Ask HN: Where to Read Proofs?
I'm attempting to self-study mathematics, and I'm having a very hard time with proofs. My formal maths education goes up to calculus II. I've never taken linear algebra, for example, and trying to learn it with a textbook like Linear Algebra Done Right is very difficult. I have a terrible time even making it through the first set of exercises once proofs come into the picture.
I've heard many many times that you can only learn math by doing it, which is certainly true, and is akin to saying that you can only learn a language by attempting to speak it. But to begin to learn to speak well, one must hear tons and tons of speech. Similarly, to begin to learn to write well, one must read tons and tons of writings.
Are there any resources for people who just want to read proofs? Preferably well-commented ones suited for beginners like myself who are trying more to get a feel for proof as an activity rather than trying to learn any particular branch of mathematics through them (at this point).
22 comments
[ 3.0 ms ] story [ 22.8 ms ] threadIf you try to read math like a novel your brain will just go "zip...zip" and jump over important things. You really have to make math your own.
A very interesting case is
http://www.takayaiwamoto.com/Pythagorean_Theorem/Pythagorean...
because there are so many ways to do it. This book has an insane number of proofs of it
https://www.amazon.com/exec/obidos/ISBN=0873530365/ctksoftwa...
https://en.wikipedia.org/wiki/Proofs_from_THE_BOOK
Also, to get you into the right mood, I highly recommend "Fermats Last Theorem", which is light on mathemtics but quite interesting nontheless:
https://en.wikipedia.org/wiki/Fermat%27s_Last_Theorem_(book)
and this article:
http://projectwordsworth.com/the-paradox-of-the-proof/
The way I learnt to prove things was to take a book, look at its solutions and try to understand what makes a "proof" a proof. This meant that for each sentence I had to write down which previous theorem allows one to connect arguments in neighboring sentences. Now, it really depends on a book you start with. Some very standard books are actually terrible references for proofs, and finding the right one involves luck. I did not use any actual book about proofs, because no matter how nice a proof for number theory is, if I am working with functional analysis, I need to study proof structure for functional analysis including tiniest lemmas that I could only learn by studying this stuff from scratch.

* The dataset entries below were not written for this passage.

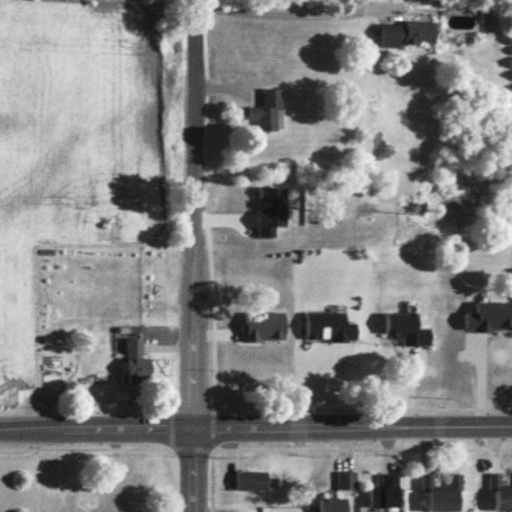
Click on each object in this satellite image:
road: (289, 11)
building: (403, 39)
building: (263, 115)
road: (198, 255)
building: (132, 364)
road: (355, 433)
road: (99, 436)
building: (344, 486)
building: (246, 487)
building: (129, 489)
building: (382, 497)
building: (437, 498)
building: (498, 498)
building: (63, 505)
building: (329, 508)
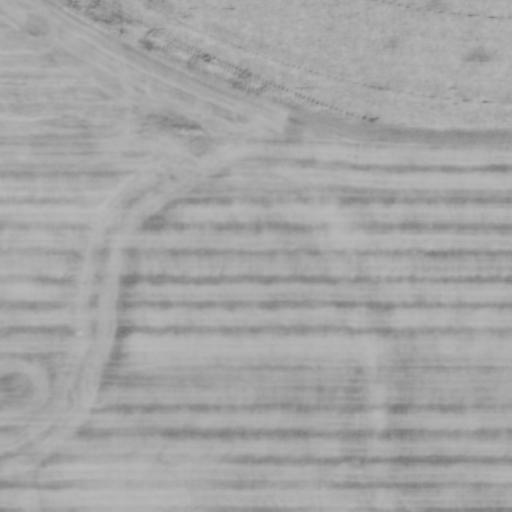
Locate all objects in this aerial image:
crop: (255, 255)
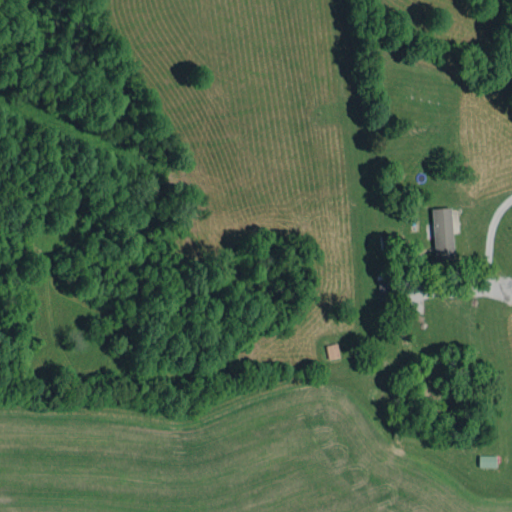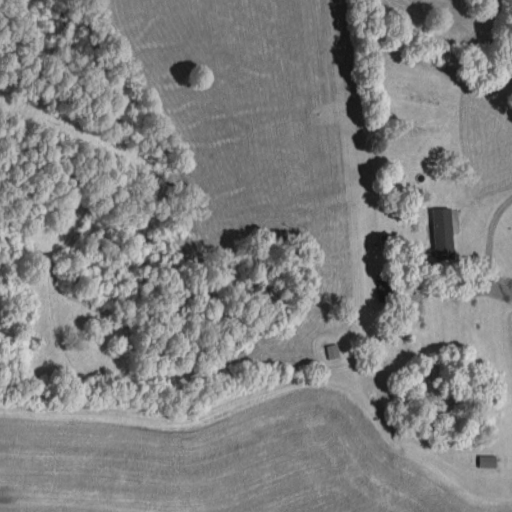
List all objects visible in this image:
building: (443, 232)
road: (492, 270)
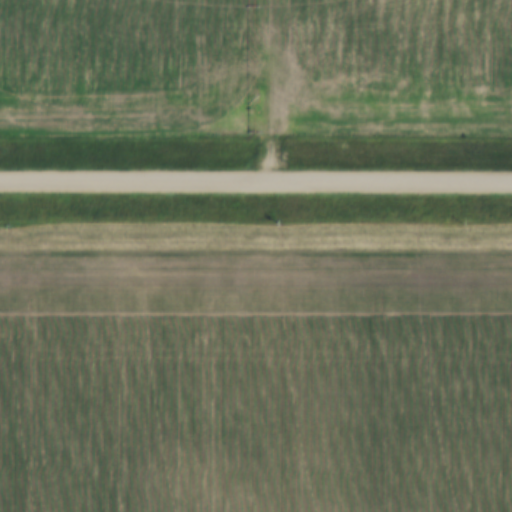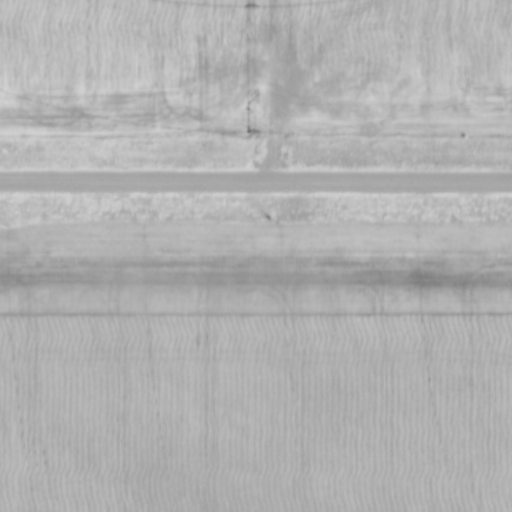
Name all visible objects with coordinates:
road: (255, 183)
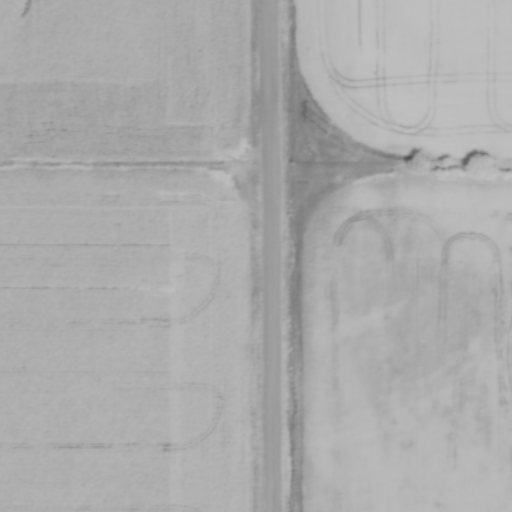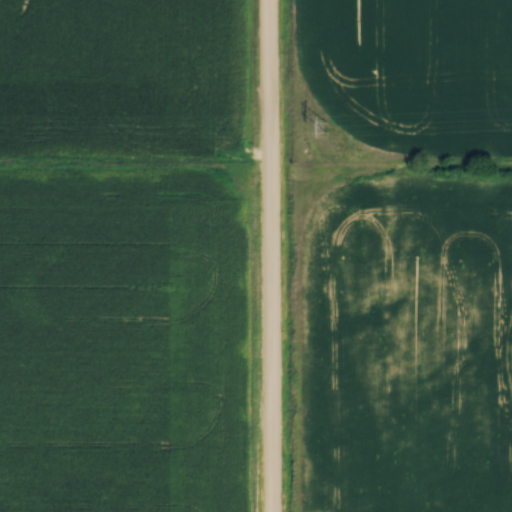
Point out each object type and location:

In your case, I would say that Linear Algebra Done Right is an ok book, but you need to do some extra work. Namely, since you do not yet have a working knowledge needed for proofs, you need to make something like a dictionary, i.e. for a given chapter you need to write out all the definitions and theorems and clearly state what are their inputs and outputs. Once you have this list, given an assumption of an exercise now you can start branching out by connecting all these inputs and outputs. This is the reason why I joined Proofwiki - I use it as a giant dictionary to store such details. To a classically trained mathematician this may sound like overkill - proofs tend to become 2,3 or 4 times longer than what you find in books, but this is what it takes. With time your working knowledge will grow, you will start noticing repetitions in the proofs and you will stop using the same lemma for the n-th time. At this point you will be able to say that you own the second level, at least in some tiny area of maths.
If making the dictionary I presented above is still too complicated, I may provide you some more direct help not constrained by this forum.
For a total beginner there is no better choice than Steward and Tall's "The Foundations of Mathematics", an incredibly readable guide which takes you from high-school calculus through a good portion of intro analysis and algebra. Reading this and doing the exercises was enough to get me through my first year of real math classes. There is no praise great enough for this book, and no sufficient recommendation I could give.
With that under your belt, if you'd like a "real textbook" I enjoyed Axler's "Linear Algebra Done Right". It has great exercises and should get you used to proofs done in the textbook style (though considering the high quality it may well not prepare you for the bleak world of lesser options).
> I've heard many many times that you can only learn math by doing it, which is certainly true
yes
> and is akin to saying that you can only learn a language by...
no. this is you evading the main point.
Taking a graded class with homework can help. So can finding an elementary book on a subject that interests you (topology, combinatorics, algebra, ...). Linear is dry, that may be your issue.
https://www.amazon.com/How-Prove-Structured-Daniel-Velleman-...
How to Prove It: A Structured Approach by Velleman. New edition came out in 2019. It appears to be aimed at your level, and pricewise isn't too bad.
So really any math text appropriate to your level will work.
And it actually tries to teach you rather than documenting math knowledge or impressing peers.
I highly recommend it.
[0]: https://www.amazon.com/gp/aw/d/B08T8JCVF1